“If James Baldwin didn’t change fucking America, what’s a comic essay going to do?”
The Nib

Hi — it feels like such an important privilege to be able to read through your dialogue here. Thank you for sharing.

I have just, today (finally) been feeling like this was not “just” a gun control issue (although I do believe gun control continues to be an issue for our country). I am feeling today like Charleston was a gun control issue (instantaneously), a racism issue (in the lead up to, instant of, and follow up of the issue), and also an American incident that sheds light on our profit-driven media culture of violence- and grief-porn [for those of us who watch BBC, or even Al Jazeera, where ratings are theoretically less essential to their funding models (moreso for BBC), the investigation is deeper, the interviews and panels more thoughtful, and the stories more numerous (less time on porn, more time on content)].

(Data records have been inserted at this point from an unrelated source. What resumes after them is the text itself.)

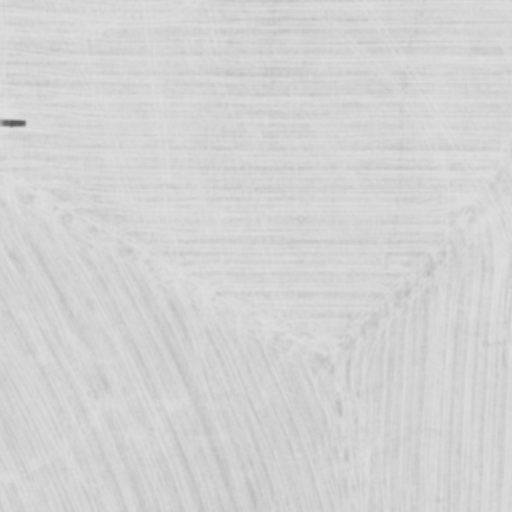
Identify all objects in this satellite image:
crop: (256, 256)
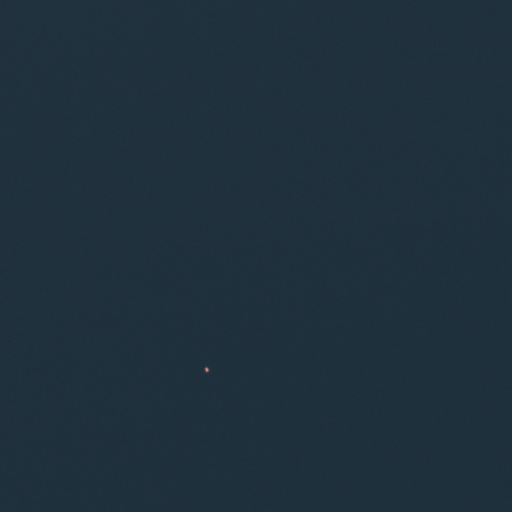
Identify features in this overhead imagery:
park: (255, 255)
river: (429, 260)
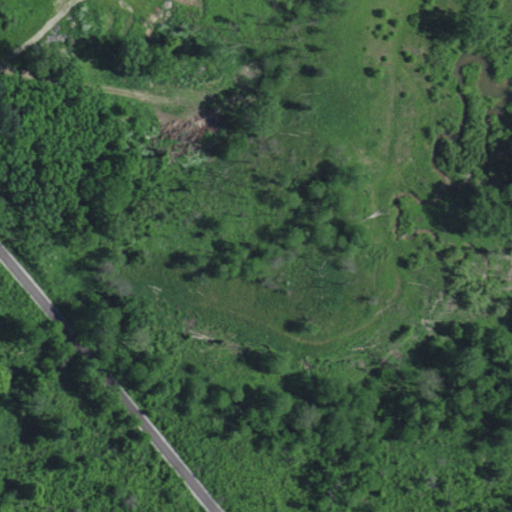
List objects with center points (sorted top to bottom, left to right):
road: (58, 5)
road: (37, 32)
road: (77, 83)
road: (106, 382)
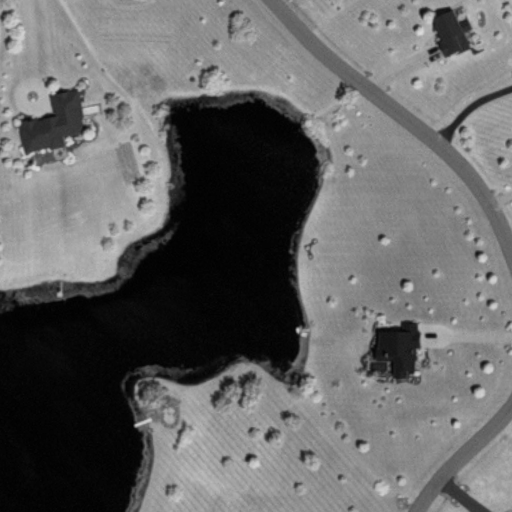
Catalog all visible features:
building: (450, 33)
road: (32, 45)
building: (52, 123)
road: (499, 219)
road: (469, 334)
building: (403, 348)
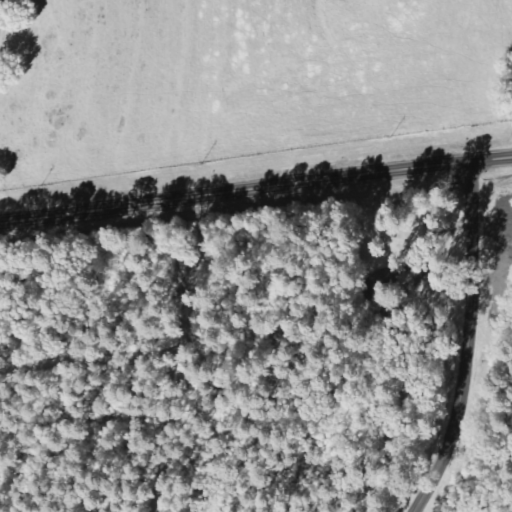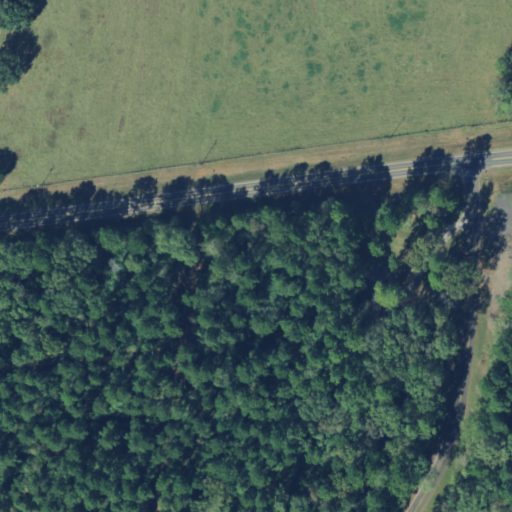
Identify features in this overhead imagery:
road: (255, 189)
road: (463, 342)
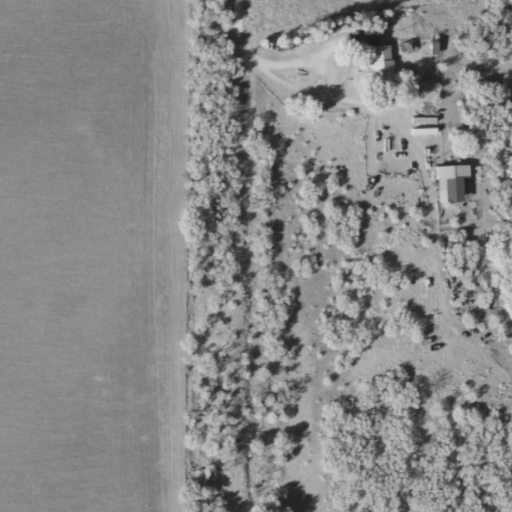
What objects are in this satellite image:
building: (374, 60)
building: (447, 183)
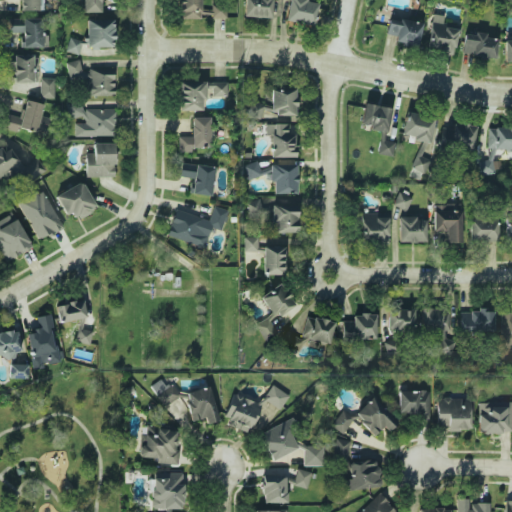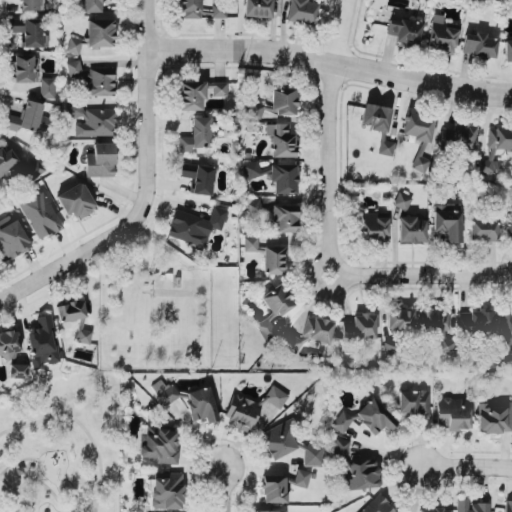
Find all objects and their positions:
building: (31, 5)
building: (90, 6)
building: (257, 8)
building: (199, 10)
building: (300, 11)
building: (28, 31)
building: (404, 31)
building: (99, 33)
building: (440, 35)
building: (478, 45)
building: (73, 46)
building: (507, 51)
road: (328, 61)
building: (22, 68)
building: (91, 79)
building: (46, 87)
building: (197, 93)
building: (282, 102)
building: (257, 108)
building: (24, 118)
building: (90, 120)
building: (378, 125)
road: (139, 127)
building: (418, 127)
building: (195, 135)
building: (457, 137)
building: (280, 139)
building: (494, 145)
building: (99, 160)
building: (7, 162)
building: (419, 163)
building: (253, 170)
building: (197, 177)
building: (283, 179)
building: (75, 201)
building: (401, 201)
building: (253, 208)
building: (39, 215)
building: (283, 218)
building: (448, 222)
building: (194, 226)
building: (373, 227)
building: (411, 229)
building: (482, 229)
building: (508, 230)
road: (323, 233)
building: (11, 237)
building: (249, 244)
building: (272, 260)
road: (47, 266)
building: (273, 309)
building: (74, 318)
building: (400, 321)
building: (476, 321)
building: (358, 327)
building: (505, 327)
building: (437, 328)
building: (309, 334)
building: (42, 343)
building: (8, 345)
building: (17, 371)
building: (163, 392)
building: (274, 397)
building: (413, 403)
building: (199, 405)
building: (240, 413)
building: (452, 413)
building: (493, 417)
building: (364, 418)
road: (81, 427)
building: (278, 440)
building: (158, 444)
building: (312, 455)
road: (16, 463)
building: (354, 468)
road: (466, 468)
building: (299, 478)
road: (36, 481)
building: (273, 489)
road: (14, 490)
building: (166, 490)
road: (219, 491)
building: (377, 505)
building: (470, 506)
building: (507, 506)
building: (431, 509)
building: (269, 510)
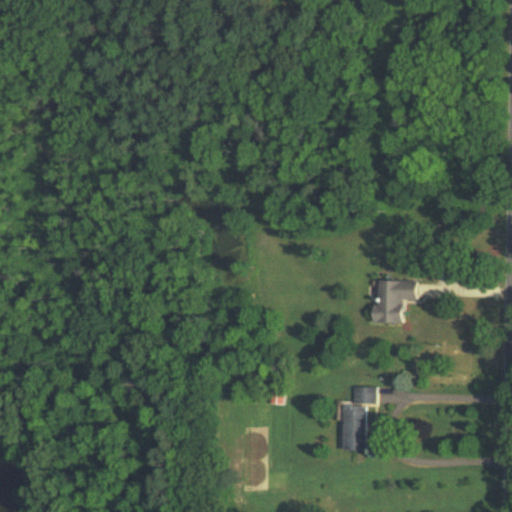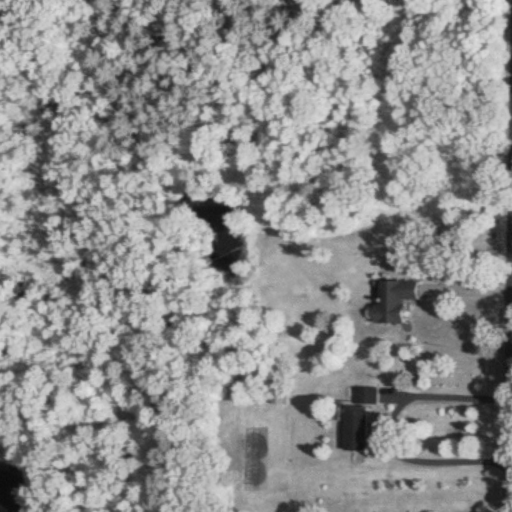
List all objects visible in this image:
building: (395, 299)
building: (367, 396)
road: (394, 426)
building: (356, 427)
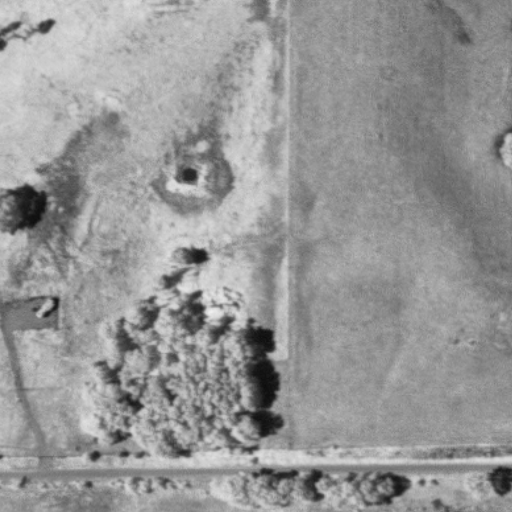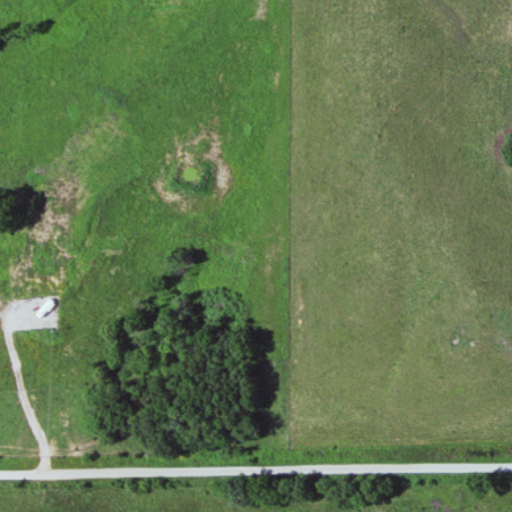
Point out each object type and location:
building: (44, 257)
road: (85, 381)
road: (255, 471)
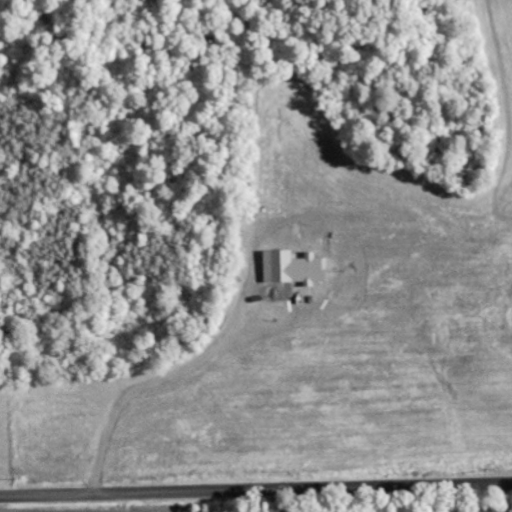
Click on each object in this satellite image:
road: (255, 489)
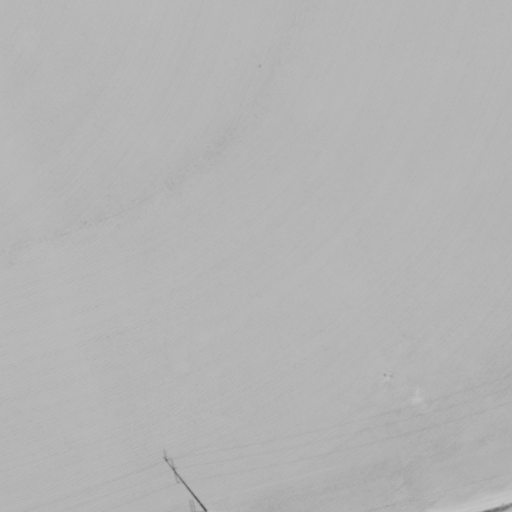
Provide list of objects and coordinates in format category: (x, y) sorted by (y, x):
road: (504, 509)
power tower: (206, 512)
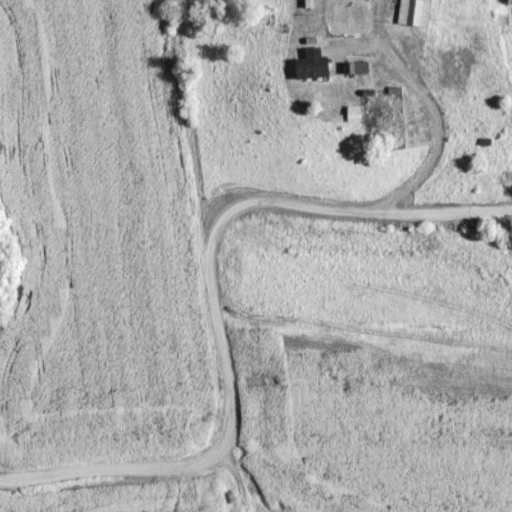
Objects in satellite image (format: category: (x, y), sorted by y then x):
building: (414, 13)
building: (325, 64)
building: (356, 67)
road: (445, 218)
road: (212, 257)
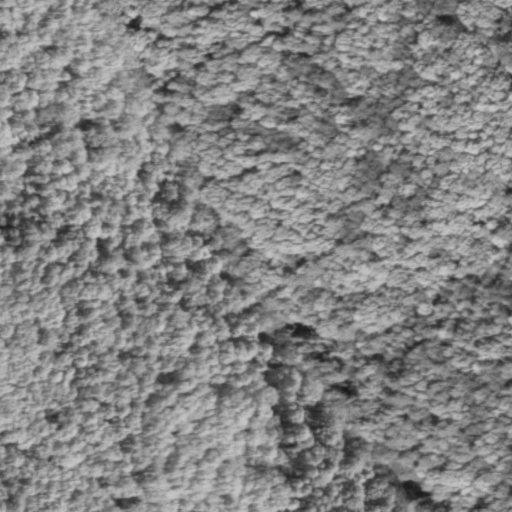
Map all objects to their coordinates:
road: (65, 471)
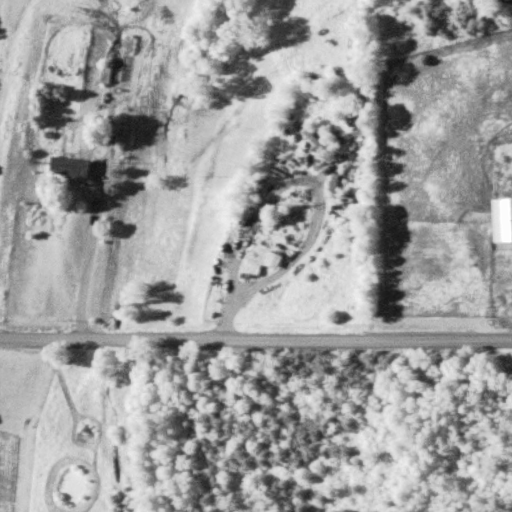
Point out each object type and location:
road: (87, 258)
road: (255, 339)
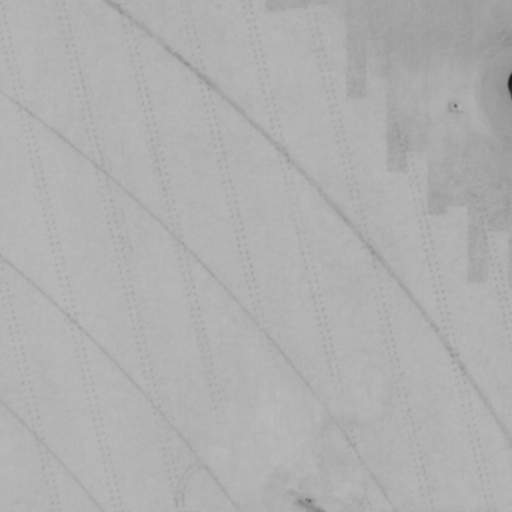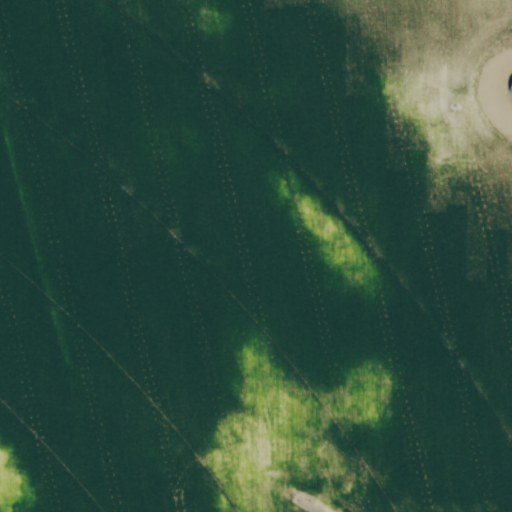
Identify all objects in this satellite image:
crop: (256, 256)
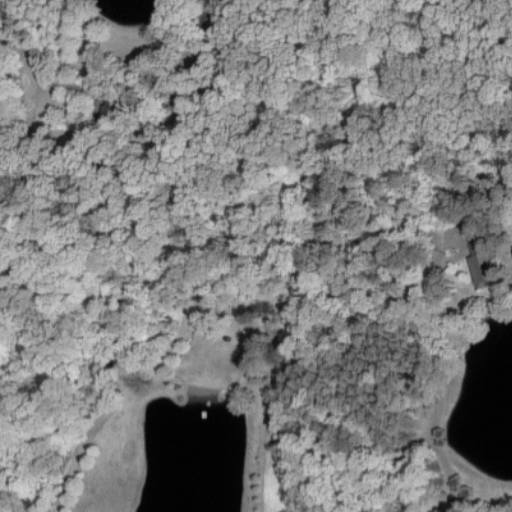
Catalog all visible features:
building: (111, 107)
building: (484, 267)
road: (437, 379)
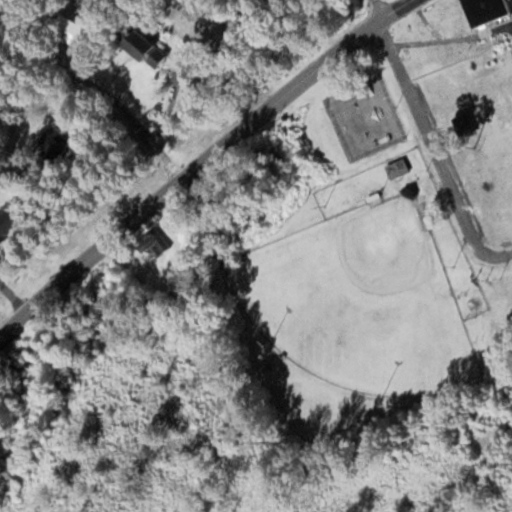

Initially, I had this feeling that a “human” response to Charleston was to say that it wasn’t about race — that it was about murder and about gun control, because life and human existence matter so much, regardless of race. And so, the flag thing was all trumped up, and a diversion from the gun control issue.

I feel wrong about that on many levels now (thanks in part to your dialogue here, which I haven’t fully processed). But I also feel that, as an instantaneous step, the flag thing is so important. As a nation of Americans, how do we tolerate governmental elevation and sponorhsip of a symbol that, to so many of its people, validates their racist views, and to so many other people, symbolized the very oppression that set them on a centuries-long uphill battle as a population? Maybe it’s a slight to heritage, but isn’t blackface heritage within entertainment, and segregation heritage within architecture, city planning, and transportation?

Symbolism has a place in the monumental challenge we face as a nation, and I just wanted to share that I’m glad the flags are coming down.